Par une belle journée d'été, un vieil homme s’adresse au moine Ryokan et lui dit :
- Je vois arriver le crépuscule de mon existence et beaucoup de personnes meurent autour de moi. Je vous prie maître, de conduire un kito pour moi afin que ma vie se prolonge encore longtemps.
- Naturellement, faire une cérémonie pour vivre très vieux n’est pas difficile. Mais, quel âge avez-vous ?
- Je n’ai que 80 ans.
- Hum, dit Ryokan en souriant, vous êtes encore jeune. Un proverbe dit que jusqu’à 50 ans nous sommes comme des enfants, et qu’entre 50 et 80 ans, il nous faut seulement apprendre à aimer.
- Entendu maître, souffla le visiteur un peu impatient, faites-moi donc un bon kito.
- Jusqu’à quel âge désirez-vous vivre ? demande alors le moine.
- Eh bien, pour moi, ce serait assez de vivre jusqu’à 100 ans.
- Votre désir n’est pas très ambitieux, cela ne vous fait plus que 20 ans à vivre. Ce n’est pas très long, Sachez que mon kito est précis et exact, vous mourez donc à l’âge dit.
Prenant soudainement peur, le vieil homme s’exclame :
- Heu, non ! non ! Faites que je vive jusqu’à cent cinquante ans.
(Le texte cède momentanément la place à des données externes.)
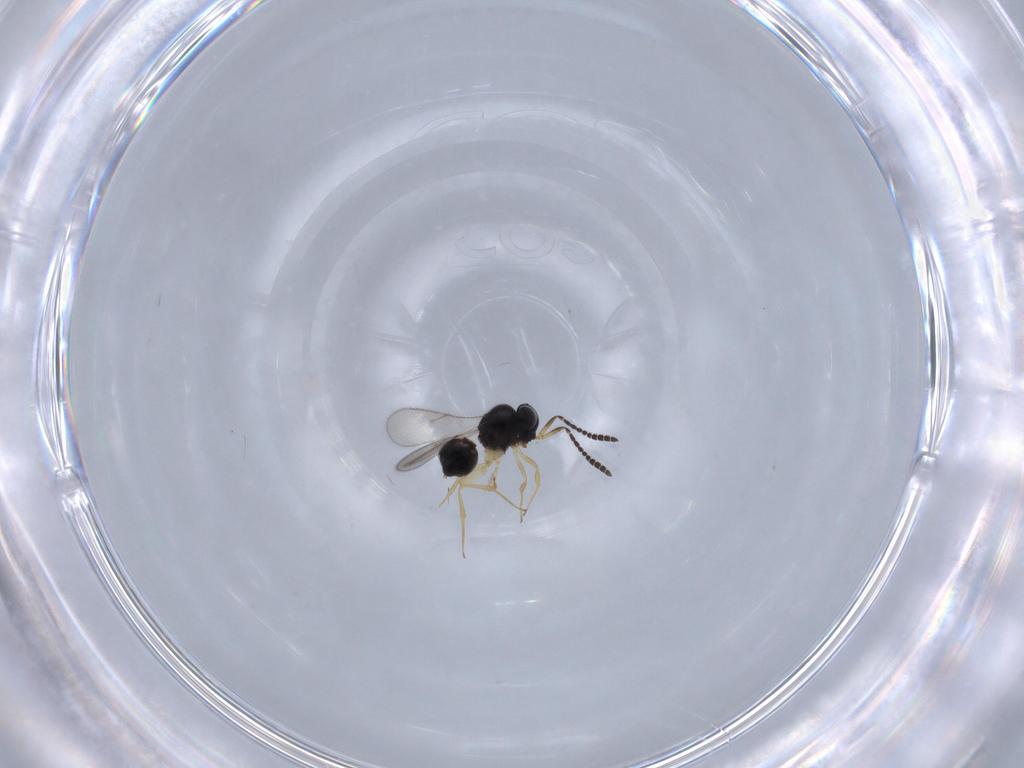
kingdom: Animalia
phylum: Arthropoda
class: Insecta
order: Hymenoptera
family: Scelionidae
- Vous avez actuellement 80 ans, vous en êtes donc à la moitié de ce que vous désirez. A partir de maintenant, les 70 années qui vous restent vont passer comme un éclair dans le ciel.
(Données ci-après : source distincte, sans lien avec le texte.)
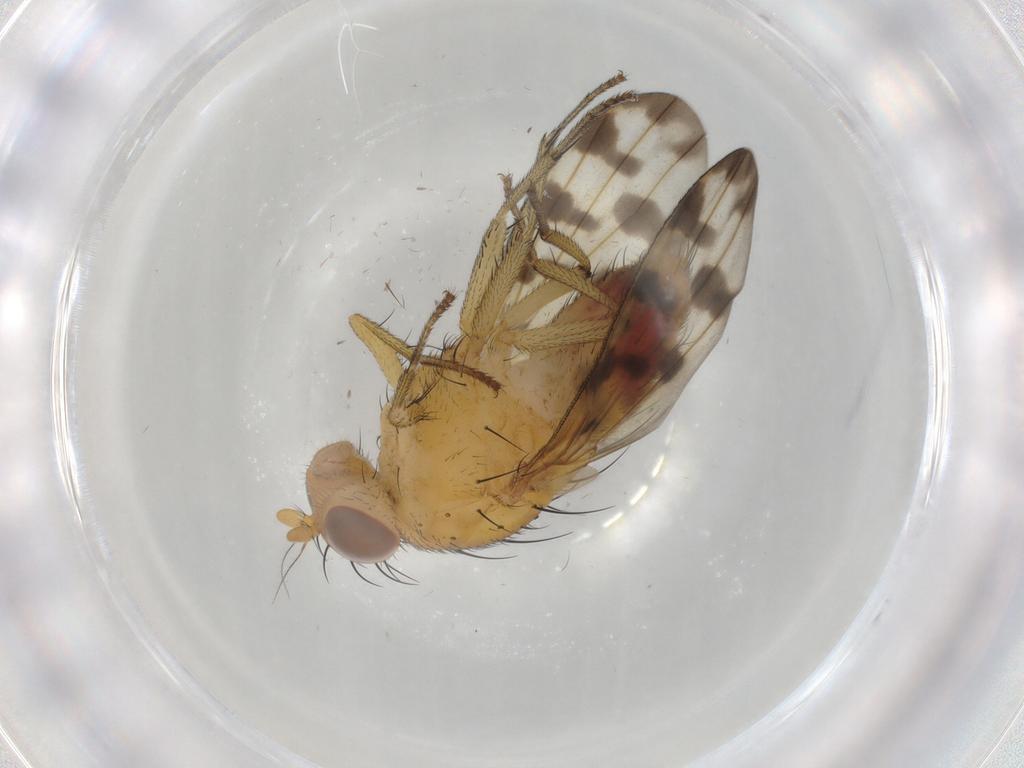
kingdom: Animalia
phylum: Arthropoda
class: Insecta
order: Diptera
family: Sciaridae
- Oulalah , donnez moi alors jusqu’à … 300 ans !
Ryokan de renchérir :
- Comme votre désir est petit ! Seulement 300 ans ! Les grues vivent jusqu’à mille ans et les tortues jusqu’à 10 000 ans. Si de simples animaux peuvent vivre aussi longtemps, comment vous un être humain, pouvez-vous vous contenter de si peu ?
- Tout ceci est bien difficile, dit le vieil homme en grattant son crâne dégarni. Maître, pour combien d’années pouvez-vous me faire un kito ?
- Ainsi donc vous ne voulez pas mourir ? C’est une attitude tout à fait égoïste !
- Certainement, répondit le vieil homme.
- Alors il est préférable de faire un kito pour ne pas mourir.
- Oh, bien sûr ! Est-ce possible ? Je choisis ce kito là.
- C’est très, très cher, dit le moine, cela prend beaucoup de temps et vous devez suivre mes consignes à la lettre.
- D’accord, acquiesce le vieil homme.
Ryokan lui déclare alors :
- Aujourd’hui, nous nous contenterons de seulement chanter l’Hannya Shingyo, puis chaque jour il vous faudra venir ici au dojo et pratiquer zazen avec moi. Je ferais alors des kusen à votre intention.
C’est ainsi que le moine Ryokan a conduit le vieil homme à la manière juste et exacte de mener sa vie. Pratiquer zazen, encore et encore est le satori éternel des Bouddhas.